The SLM models suppose that the autoregressive process affects only the response variable. It takes the form
Y = Xβ + ρWY + ε
where ρ is the autoregression parameter, and the remaining terms are as above.
If spatial autocorrelation can affect both response and explanatory variables, SDM takes the form (Anselin and Griffith 1988):
Y = Xβ + ρWY + WXγ + ε
Here a new term (WXγ) appears in the model, which represents the autoregression coefficient (γ) of the spatially lagged explanatory variables (WX).
In all SAR models, the neighborhood needs to be provided as input, which we consider as a room for arbitrary decisions (as discussed in Bauman et al. 2018 for eigenvector approaches), particularly compared to the generalized least squares model (GLS). GLS is, in principle, just the name for the algorithm used for fitting regression models with pre-specified error covariances and hence also used to fit the SAR models (Pinheiro and Bates 2000). Typically it is referred to, however, as an approach where the spatial covariance structure is usually modelled assuming a simple distance-decay, e.g. exponential or linear (Dormann et al., 2007).

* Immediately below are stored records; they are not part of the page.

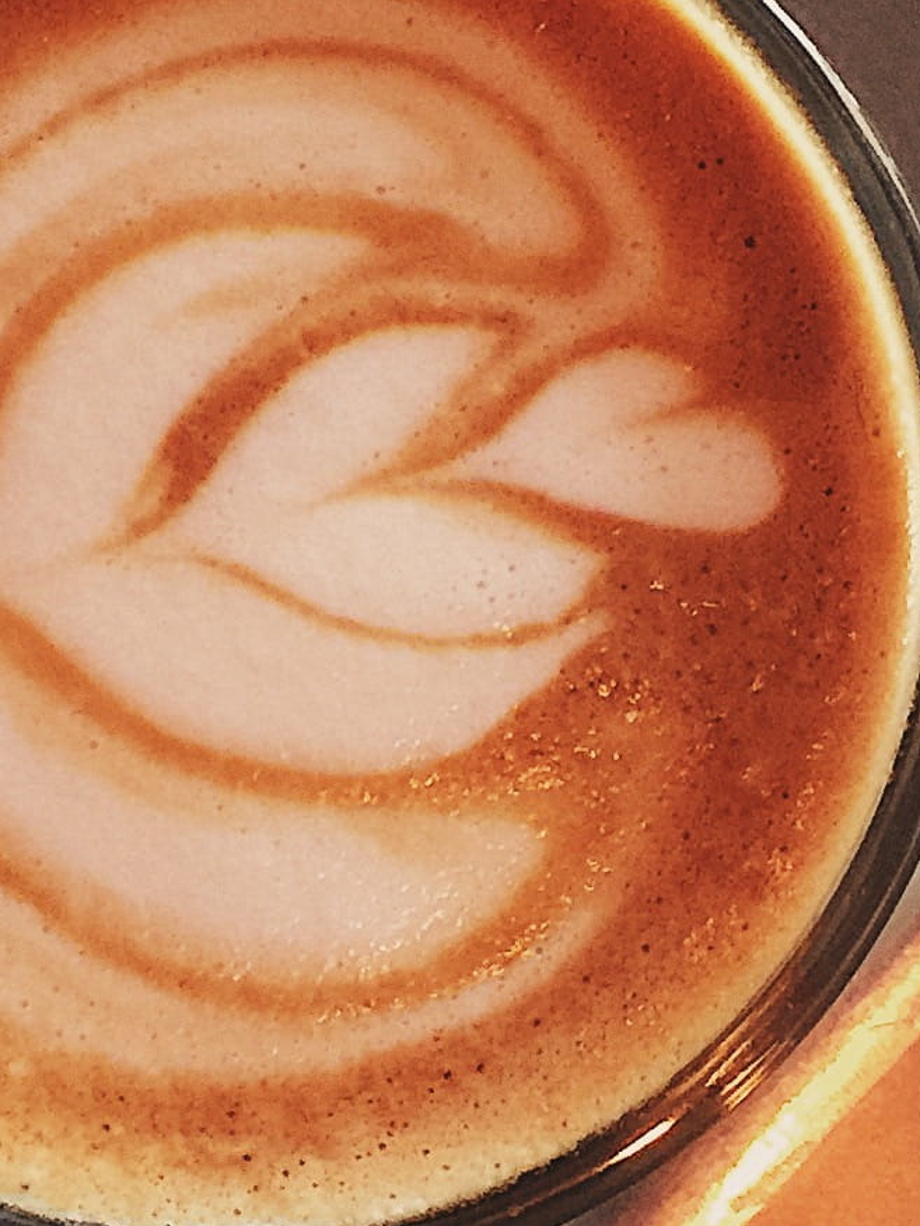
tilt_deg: -88.6
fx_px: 3827
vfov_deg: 18.2
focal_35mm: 108
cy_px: 715
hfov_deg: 13.6
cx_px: 179
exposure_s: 1/15
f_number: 2.2
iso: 100
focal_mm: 4.15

All approaches, MLR, SAR and GLS, were fitted with the free software R. The three SAR model types (SEM, SLM, and SDM) are implemented in the 'spdep' package (Bivand 2011). Determine the neighborhood distances is an important issue for using the SAR function. After that spatial weight matrix calculated by weighting the neighbors with a certain coding scheme. For specifying the best neighborhood distances, we looped through 20–50 m distance settings and the best neighborhood distance was selected as the one with the lowest AIC. The final Simultaneous Autoregressive Regressions were run with a spatial weights matrix based on a neighbourhood distance of 150 m and a row standardized coding scheme ‘W’. For the GLS model, three different correlation structures (corExp, corGaus, and corSpher) were specified using the nlme package (Pinheiro et al. 2019).
In order to test the spatial autocorrelation in the model residuals, we employed Moran’s I, which quantifies the variance among residuals as a function of geographical distance. Values of Moran’s I vary between − 1.0 and 1.0, and positive values show observations within a certain distance have a tendency to be similar, negative values indicate dissimilarity, and approximately zero means arranged randomly and independently over space (Bao 2001). To evaluate patterns of spatial autocorrelation in the residuals of all regression models we used Moran’s I assessed by a test statistic (the Moran’s I standard deviate) (Dormann et al., 2007). Spatial correlograms for the mean height of oriental beech trees were prepared based on a neighbourhood from 0 to 150 m. For comparison of the different modeling approaches, we computed different goodness-of-fit measures: (1) percentage of variance explained, as adjusted R2; (2) AIC; (3) root mean square error (RMSE) and of course Moran's I.